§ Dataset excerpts
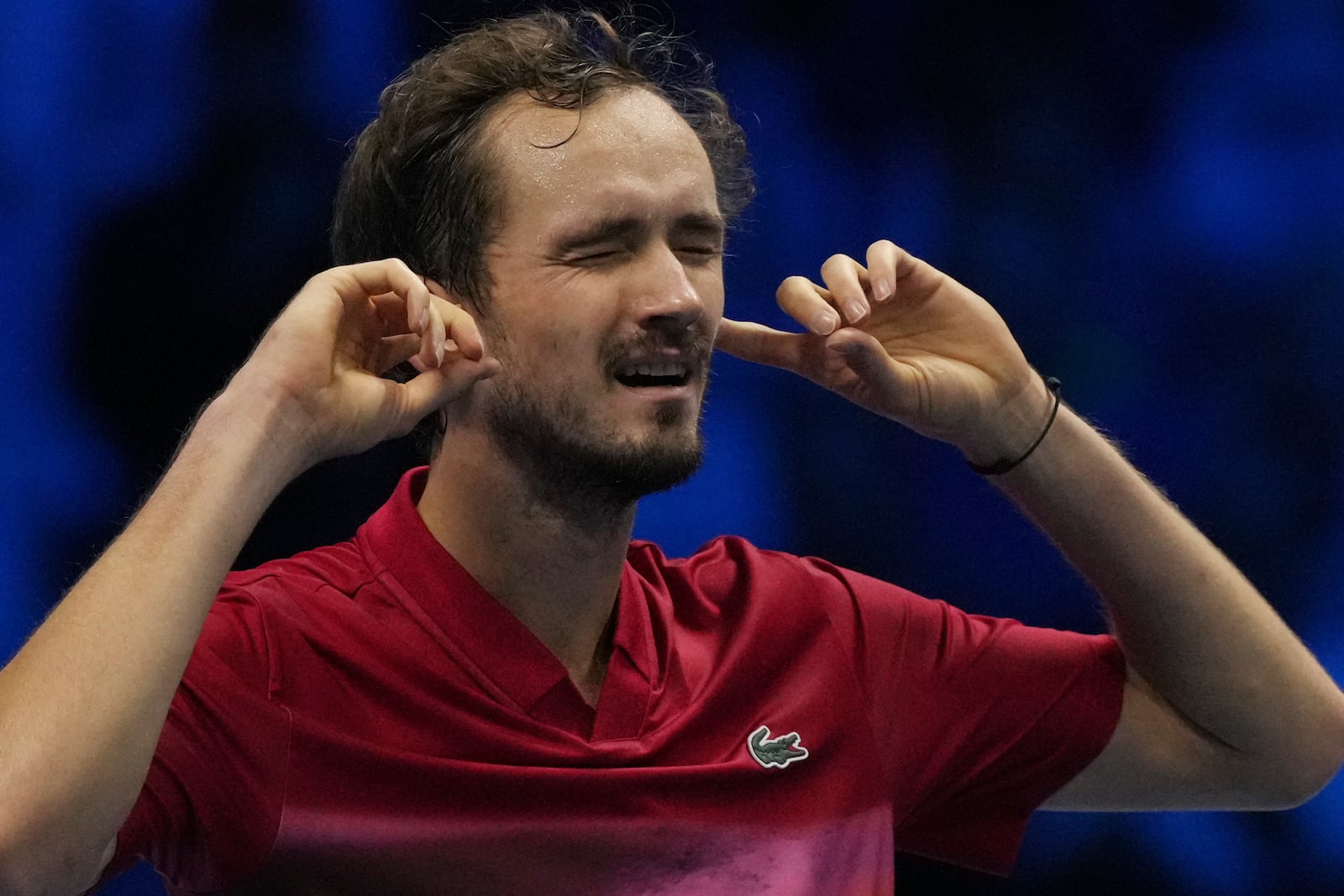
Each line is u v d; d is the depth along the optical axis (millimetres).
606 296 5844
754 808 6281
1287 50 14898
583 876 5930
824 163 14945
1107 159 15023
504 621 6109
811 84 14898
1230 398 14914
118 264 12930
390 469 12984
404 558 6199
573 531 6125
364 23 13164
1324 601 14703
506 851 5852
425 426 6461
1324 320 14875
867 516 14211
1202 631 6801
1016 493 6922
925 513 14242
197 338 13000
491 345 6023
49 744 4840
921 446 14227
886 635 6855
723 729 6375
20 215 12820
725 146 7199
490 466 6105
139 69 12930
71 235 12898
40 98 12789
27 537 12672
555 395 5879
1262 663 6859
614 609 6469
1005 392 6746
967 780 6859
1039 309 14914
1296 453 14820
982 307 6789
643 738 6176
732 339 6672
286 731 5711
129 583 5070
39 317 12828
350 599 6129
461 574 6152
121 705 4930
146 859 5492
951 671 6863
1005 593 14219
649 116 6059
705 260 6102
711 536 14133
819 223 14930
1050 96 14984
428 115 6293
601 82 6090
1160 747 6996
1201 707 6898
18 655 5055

* * *

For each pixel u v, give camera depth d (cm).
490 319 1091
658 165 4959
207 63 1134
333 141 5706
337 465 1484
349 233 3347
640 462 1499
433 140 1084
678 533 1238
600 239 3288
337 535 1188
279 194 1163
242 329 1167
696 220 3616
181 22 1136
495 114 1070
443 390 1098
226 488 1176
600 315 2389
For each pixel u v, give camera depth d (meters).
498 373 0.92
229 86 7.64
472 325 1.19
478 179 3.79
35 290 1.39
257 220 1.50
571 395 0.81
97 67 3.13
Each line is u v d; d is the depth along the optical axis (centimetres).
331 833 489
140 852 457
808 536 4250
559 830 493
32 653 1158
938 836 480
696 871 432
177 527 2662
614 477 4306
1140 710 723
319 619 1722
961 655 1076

§ Aim of the task
Task for the records above: copy every line in which the word "optical" occurs.

§ Exercise response
Each line is u v d; d is the depth along the optical axis (millimetres).
Each line is u v d; d is the depth along the optical axis (centimetres).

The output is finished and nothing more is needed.